TO DO
The answer must consist of every line below that holds the word "Value".

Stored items
☆ ☆ ☆ ☆

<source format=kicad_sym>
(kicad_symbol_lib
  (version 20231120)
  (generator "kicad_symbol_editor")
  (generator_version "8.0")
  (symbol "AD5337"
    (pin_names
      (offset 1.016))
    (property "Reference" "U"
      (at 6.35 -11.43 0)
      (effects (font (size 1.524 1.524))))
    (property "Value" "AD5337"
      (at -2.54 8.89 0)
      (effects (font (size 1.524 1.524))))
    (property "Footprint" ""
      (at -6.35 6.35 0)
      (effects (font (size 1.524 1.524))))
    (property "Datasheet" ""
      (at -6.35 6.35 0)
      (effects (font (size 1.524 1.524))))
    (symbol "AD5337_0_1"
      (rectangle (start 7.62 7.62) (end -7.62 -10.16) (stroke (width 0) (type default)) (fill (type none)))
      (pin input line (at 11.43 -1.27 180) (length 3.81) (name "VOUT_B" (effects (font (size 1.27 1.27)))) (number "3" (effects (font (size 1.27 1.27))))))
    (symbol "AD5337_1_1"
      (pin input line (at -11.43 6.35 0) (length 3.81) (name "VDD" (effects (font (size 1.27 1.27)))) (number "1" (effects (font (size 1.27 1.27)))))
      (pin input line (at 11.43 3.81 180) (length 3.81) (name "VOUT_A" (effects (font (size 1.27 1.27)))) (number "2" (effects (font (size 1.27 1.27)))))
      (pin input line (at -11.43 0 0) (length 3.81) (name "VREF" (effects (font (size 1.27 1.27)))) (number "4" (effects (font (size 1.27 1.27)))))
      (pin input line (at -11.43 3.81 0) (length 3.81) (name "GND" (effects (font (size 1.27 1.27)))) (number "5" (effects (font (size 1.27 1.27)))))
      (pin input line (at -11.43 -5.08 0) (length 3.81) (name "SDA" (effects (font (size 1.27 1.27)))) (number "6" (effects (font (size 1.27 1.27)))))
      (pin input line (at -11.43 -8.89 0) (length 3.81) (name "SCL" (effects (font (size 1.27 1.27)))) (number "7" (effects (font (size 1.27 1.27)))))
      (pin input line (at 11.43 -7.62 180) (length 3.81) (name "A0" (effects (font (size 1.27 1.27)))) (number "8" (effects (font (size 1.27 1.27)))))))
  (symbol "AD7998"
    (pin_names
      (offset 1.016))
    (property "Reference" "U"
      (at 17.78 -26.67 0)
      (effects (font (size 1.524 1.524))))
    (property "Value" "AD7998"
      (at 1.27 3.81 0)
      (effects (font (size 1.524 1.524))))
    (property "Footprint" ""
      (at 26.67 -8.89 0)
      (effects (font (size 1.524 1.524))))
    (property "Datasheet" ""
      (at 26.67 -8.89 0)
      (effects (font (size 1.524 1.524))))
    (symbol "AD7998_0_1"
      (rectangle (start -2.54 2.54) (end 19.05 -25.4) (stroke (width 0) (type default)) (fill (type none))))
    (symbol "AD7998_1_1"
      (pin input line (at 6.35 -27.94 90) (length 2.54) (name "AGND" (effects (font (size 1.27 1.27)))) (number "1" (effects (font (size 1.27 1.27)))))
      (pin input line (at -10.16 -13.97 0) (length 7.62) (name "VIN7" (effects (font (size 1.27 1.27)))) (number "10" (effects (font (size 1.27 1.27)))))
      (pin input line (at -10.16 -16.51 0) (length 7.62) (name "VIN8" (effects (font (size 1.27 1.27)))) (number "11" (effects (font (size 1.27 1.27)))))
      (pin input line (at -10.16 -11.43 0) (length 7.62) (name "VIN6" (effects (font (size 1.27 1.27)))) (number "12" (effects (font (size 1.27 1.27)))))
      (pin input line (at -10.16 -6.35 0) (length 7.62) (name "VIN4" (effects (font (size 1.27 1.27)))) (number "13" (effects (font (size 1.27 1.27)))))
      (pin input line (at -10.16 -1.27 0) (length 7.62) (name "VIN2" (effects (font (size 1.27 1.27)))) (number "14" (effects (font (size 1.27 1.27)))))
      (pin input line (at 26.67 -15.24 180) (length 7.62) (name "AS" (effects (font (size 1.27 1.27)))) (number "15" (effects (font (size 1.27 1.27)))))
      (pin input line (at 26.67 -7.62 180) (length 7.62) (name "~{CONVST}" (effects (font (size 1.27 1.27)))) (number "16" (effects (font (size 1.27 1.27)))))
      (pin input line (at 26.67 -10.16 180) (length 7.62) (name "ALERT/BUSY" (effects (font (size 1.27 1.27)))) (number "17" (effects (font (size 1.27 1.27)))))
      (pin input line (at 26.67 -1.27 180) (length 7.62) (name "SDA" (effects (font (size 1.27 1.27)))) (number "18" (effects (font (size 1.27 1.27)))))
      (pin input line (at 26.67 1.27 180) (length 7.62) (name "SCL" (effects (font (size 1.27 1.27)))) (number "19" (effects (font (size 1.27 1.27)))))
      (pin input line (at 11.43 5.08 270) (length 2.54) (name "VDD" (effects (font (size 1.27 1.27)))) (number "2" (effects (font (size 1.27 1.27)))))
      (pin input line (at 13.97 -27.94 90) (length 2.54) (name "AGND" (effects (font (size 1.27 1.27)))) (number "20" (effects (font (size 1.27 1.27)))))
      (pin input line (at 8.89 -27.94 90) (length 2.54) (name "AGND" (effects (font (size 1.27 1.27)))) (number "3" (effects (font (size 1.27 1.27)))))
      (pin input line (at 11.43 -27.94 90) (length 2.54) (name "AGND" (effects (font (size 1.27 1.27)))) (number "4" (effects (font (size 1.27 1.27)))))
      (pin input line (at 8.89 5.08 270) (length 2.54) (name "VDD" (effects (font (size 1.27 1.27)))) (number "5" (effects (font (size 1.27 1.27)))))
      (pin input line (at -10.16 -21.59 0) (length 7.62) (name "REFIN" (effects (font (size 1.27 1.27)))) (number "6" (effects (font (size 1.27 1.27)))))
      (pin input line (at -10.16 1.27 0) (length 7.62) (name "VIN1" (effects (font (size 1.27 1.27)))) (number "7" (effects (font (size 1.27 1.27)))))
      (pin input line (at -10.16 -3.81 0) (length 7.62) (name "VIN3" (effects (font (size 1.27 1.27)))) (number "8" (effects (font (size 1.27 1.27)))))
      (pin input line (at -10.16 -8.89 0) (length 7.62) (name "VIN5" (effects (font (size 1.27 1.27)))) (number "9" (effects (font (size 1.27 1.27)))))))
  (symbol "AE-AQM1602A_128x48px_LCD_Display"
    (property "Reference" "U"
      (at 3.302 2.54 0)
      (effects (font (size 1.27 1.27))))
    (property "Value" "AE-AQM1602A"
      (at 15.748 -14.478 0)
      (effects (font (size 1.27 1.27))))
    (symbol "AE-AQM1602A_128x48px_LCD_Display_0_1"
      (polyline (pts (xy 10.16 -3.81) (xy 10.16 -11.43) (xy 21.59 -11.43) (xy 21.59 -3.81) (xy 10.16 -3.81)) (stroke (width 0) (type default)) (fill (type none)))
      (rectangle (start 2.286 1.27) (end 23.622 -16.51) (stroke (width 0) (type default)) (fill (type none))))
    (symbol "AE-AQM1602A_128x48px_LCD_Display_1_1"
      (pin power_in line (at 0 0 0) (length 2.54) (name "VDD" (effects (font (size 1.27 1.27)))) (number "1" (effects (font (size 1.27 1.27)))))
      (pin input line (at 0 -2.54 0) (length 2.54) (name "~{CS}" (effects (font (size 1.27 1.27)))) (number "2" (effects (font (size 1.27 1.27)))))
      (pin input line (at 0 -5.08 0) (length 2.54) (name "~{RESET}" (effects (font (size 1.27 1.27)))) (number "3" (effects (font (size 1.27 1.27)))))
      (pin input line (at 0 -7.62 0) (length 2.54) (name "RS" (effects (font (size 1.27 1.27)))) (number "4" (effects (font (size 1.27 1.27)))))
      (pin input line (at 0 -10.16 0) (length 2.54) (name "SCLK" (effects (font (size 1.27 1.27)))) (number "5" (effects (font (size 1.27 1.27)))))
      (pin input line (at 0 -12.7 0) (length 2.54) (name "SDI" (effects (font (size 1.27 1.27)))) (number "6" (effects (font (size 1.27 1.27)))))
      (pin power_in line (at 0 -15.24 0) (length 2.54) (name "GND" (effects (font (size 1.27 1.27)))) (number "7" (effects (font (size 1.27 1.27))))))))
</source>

☆ ☆ ☆ ☆

SOLUTION FOR THIS EXERCISE
    (property "Value" "AD5337"
    (property "Value" "AD7998"
    (property "Value" "AE-AQM1602A"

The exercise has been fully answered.